I saw you today, through eyes that were different, through a heart that is constantly healing, I saw the beauty of you, I saw your pain, I saw your longing and desire,
This weekend I went to a “Deeply Devoted event” in a church that I hadn’t been to since my separation and divorce. But it used to be home, I was so triggered and when I ask God what I was feeling - the word “failure” just stood out. Context- This had to do with my ex, when we were still together there was event where the church made the decision to ask him to step down from an active role in the church, and as I was in a role similar, I decided to step down as well.
God what is the lie I am believing - “you walked out on church, the ministry, and then it settled on this one statement “you walked out on you” on what you loved and were passionate about. I felt like I had walked out on God.
As I allowed myself to feel everything that came with this, and allowed God’s grace to cover me, I asked God for the truth. “I love you, where ever you walk Martha I am there, You already know that you are not a failure”
God I feel like you have removed a blockage in my life that I didn’t know was there. I feel like I can breathe again, I love the realness of you God, I love how straight forward you are, and I also love that you are gentle at the same time.
And Then the Dream
I didn’t go to bed super late, but I had this dream
There was large group of people including a dear friend, we were attending an academy of sorts, my friend was sitting one row back to my right.
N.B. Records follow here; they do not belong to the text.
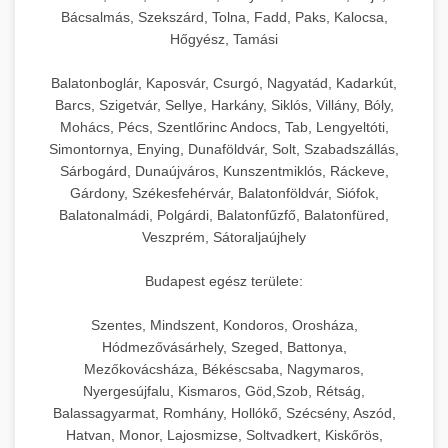
Bácsalmás, Szekszárd, Tolna, Fadd, Paks, Kalocsa,
Hőgyész, Tamási
Balatonboglár, Kaposvár, Csurgó, Nagyatád, Kadarkút,
Barcs, Szigetvár, Sellye, Harkány, Siklós, Villány, Bóly,
Mohács, Pécs, Szentlőrinc Andocs, Tab, Lengyeltóti,
Simontornya, Enying, Dunaföldvár, Solt, Szabadszállás,
Sárbogárd, Dunaújváros, Kunszentmiklós, Ráckeve,
Gárdony, Székesfehérvár, Balatonföldvár, Siófok,
Balatonalmádi, Polgárdi, Balatonfűzfő, Balatonfüred,
Veszprém, Sátoraljaújhely
Budapest egész területe:
Szentes, Mindszent, Kondoros, Orosháza,
Hódmezővásárhely, Szeged, Battonya,
Mezőkovácsháza, Békéscsaba, Nagymaros,
Nyergesújfalu, Kismaros, Göd,Szob, Rétság,
Balassagyarmat, Romhány, Hollókő, Szécsény, Aszód,
Hatvan, Monor, Lajosmizse, Soltvadkert, Kiskőrös,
There was a woman with blond hair, she was trying to get my friend kicked out of this class, so she took our identity cards, (they looked like drivers license but they weren’t) she took mine along with a few others which included my friend. I saw where she put them so I snuck them back, I just took two and without looking I put the one in my friends bag. When we were asked to show our identity cards my friend had mine, I wasn’t sure how that happened. But it was made light of and everyone had a good laugh. It was when my friend gave me my ID back it wasn’t the plastic ID that I had placed in the bag, It was this beautiful opaque green stained glass piece of art, a bunch of cracked pieces soldered together in a work of art. I woke up sobbing
The next morning God showed me that what my friend handed back to me was my true identity,
So yes today I saw you with new eyes, you are so beautiful, you are so loved. Keep walking further up and further in.
God may I always allow you to affect my atmosphere.